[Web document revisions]

###

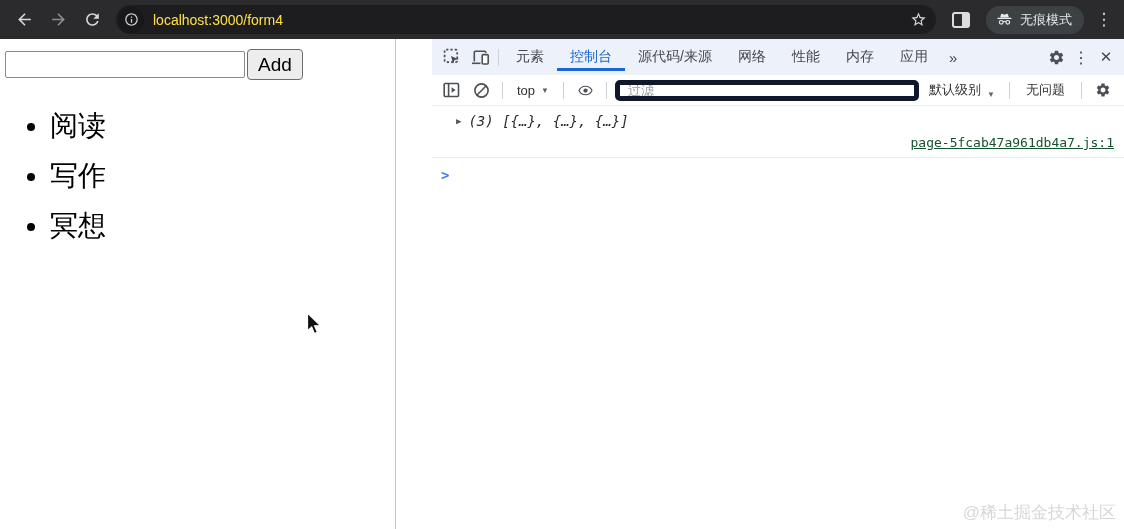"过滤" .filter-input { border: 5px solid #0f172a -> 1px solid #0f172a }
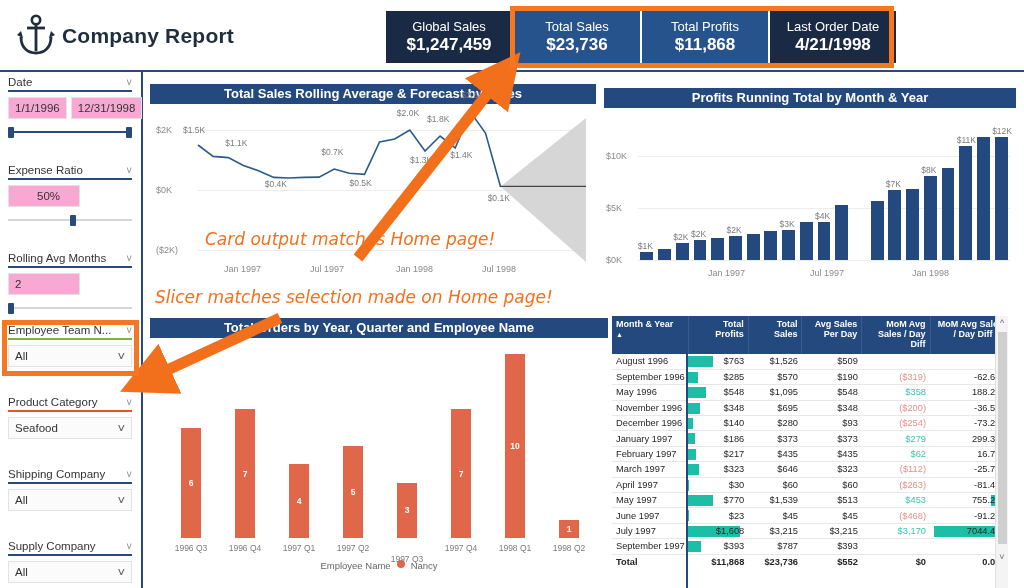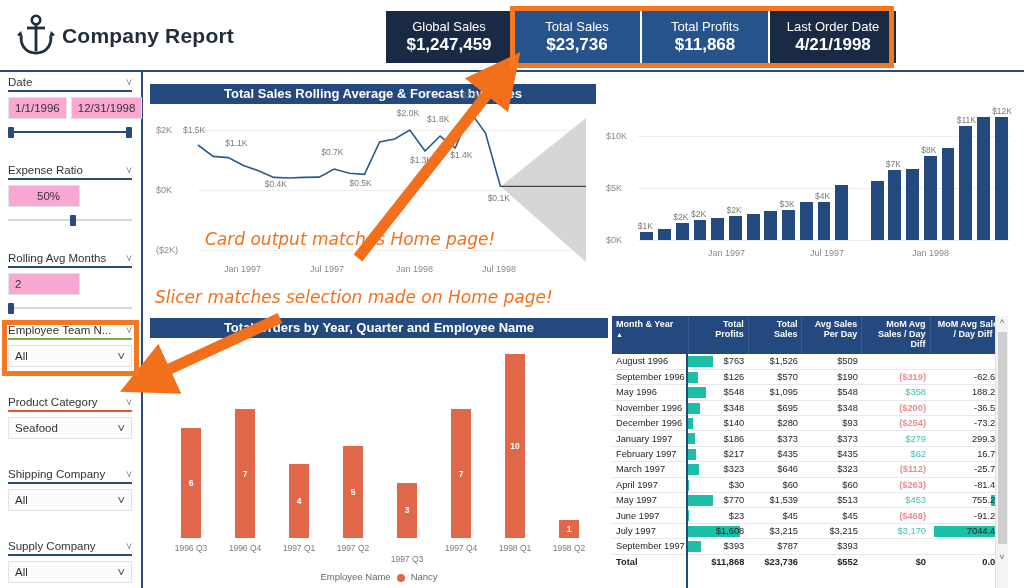"Profits Running Total by Month" div.panel-title { html: none -> <div>Profits Running Total by Month &amp; Year</div> }
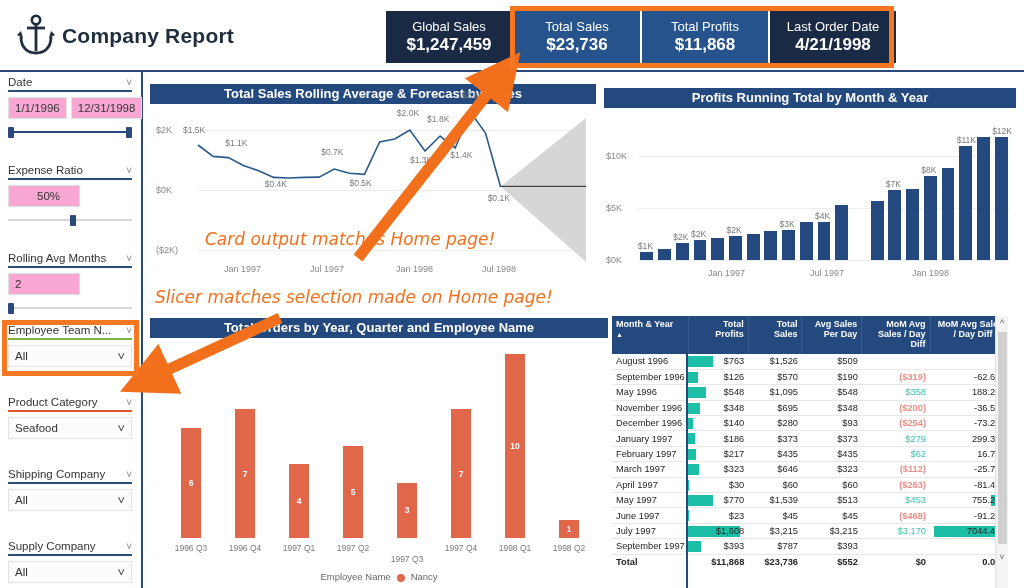"$126" span.txt { text: $126 -> $285 }
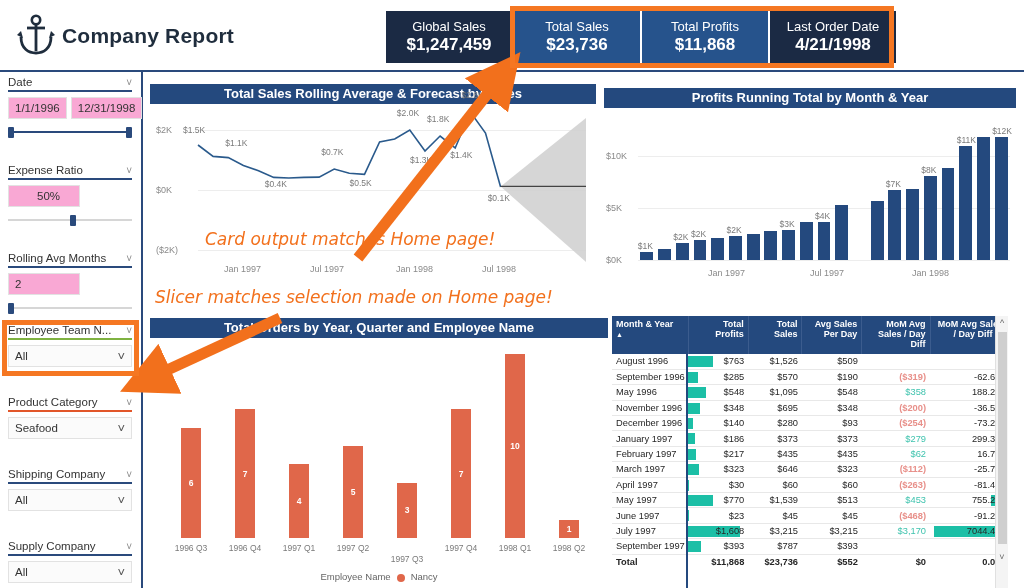"($319)" .neg { font-weight: bold -> none }
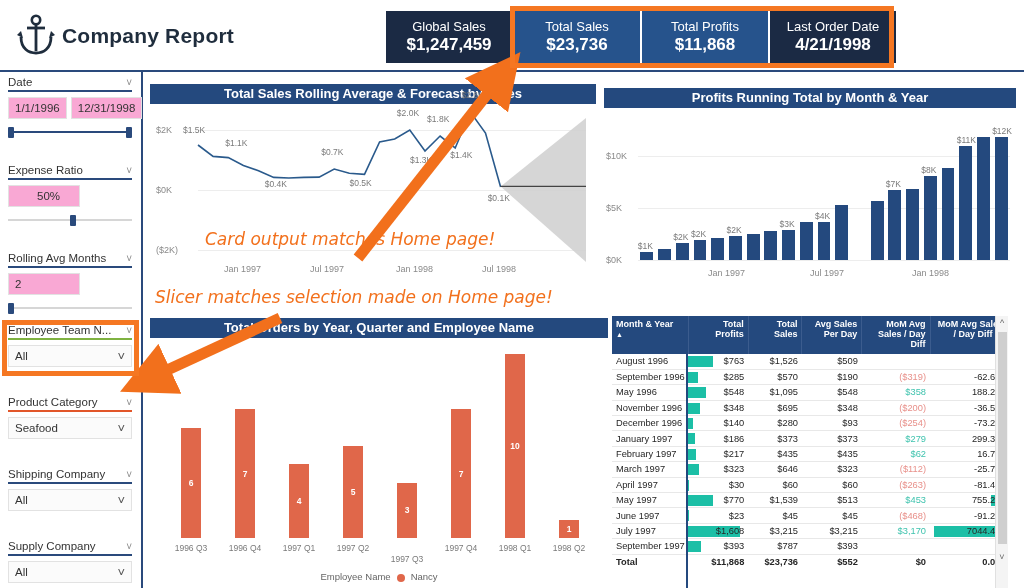"Employee Name" div { align-items: flex-end -> flex-start }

###

■ WHAT YOU HAVE TO DO
All entries should be reproduced exactly; no picture belongs in the result.

■ RESULT FOR THIS TASK
"过滤" .filter-input { border: 5px solid #0f172a -> 1px solid #0f172a }
"Profits Running Total by Month" div.panel-title { html: none -> <div>Profits Running Total by Month &amp; Year</div> }
"$126" span.txt { text: $126 -> $285 }
"($319)" .neg { font-weight: bold -> none }
"Employee Name" div { align-items: flex-end -> flex-start }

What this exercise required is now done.